## EXERCISE BRIEF
Count the lines in the entries that contain the string "Leaf", matching case exactly, and give only that number.

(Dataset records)

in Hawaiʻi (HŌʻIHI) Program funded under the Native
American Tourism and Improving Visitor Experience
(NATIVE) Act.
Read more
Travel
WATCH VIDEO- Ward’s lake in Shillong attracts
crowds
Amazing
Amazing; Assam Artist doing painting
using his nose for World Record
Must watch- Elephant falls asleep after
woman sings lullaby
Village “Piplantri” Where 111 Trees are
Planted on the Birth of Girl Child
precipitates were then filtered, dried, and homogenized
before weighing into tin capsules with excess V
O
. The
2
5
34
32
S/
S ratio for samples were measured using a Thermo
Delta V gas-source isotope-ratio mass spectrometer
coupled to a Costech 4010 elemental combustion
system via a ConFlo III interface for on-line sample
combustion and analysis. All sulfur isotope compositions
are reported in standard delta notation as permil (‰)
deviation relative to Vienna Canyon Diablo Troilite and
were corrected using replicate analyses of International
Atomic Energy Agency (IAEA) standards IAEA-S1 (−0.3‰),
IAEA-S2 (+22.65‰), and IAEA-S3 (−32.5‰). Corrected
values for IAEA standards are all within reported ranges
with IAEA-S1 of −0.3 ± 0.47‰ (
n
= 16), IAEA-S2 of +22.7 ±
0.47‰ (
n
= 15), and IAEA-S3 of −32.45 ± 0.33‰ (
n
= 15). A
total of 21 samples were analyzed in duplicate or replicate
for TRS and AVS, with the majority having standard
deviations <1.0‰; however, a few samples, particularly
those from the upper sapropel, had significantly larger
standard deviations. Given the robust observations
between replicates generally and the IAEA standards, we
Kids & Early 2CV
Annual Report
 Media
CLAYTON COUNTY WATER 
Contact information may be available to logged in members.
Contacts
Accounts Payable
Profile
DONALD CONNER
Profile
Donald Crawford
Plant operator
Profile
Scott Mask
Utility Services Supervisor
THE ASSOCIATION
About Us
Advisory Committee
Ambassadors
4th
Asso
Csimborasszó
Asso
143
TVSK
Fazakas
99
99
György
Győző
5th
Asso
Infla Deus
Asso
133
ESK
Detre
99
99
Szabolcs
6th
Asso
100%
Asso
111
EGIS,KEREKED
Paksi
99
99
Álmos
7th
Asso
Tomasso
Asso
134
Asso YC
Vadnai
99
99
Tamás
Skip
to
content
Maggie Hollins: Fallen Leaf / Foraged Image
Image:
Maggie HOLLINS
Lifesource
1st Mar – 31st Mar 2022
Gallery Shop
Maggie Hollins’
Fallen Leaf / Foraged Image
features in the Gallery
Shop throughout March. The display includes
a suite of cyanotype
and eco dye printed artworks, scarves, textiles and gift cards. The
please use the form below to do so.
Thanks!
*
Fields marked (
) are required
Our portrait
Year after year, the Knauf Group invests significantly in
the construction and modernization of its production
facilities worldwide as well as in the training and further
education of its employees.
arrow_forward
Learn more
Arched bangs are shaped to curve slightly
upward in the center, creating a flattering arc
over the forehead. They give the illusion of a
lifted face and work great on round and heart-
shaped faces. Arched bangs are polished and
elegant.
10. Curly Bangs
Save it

## YOUR SOLUTION
2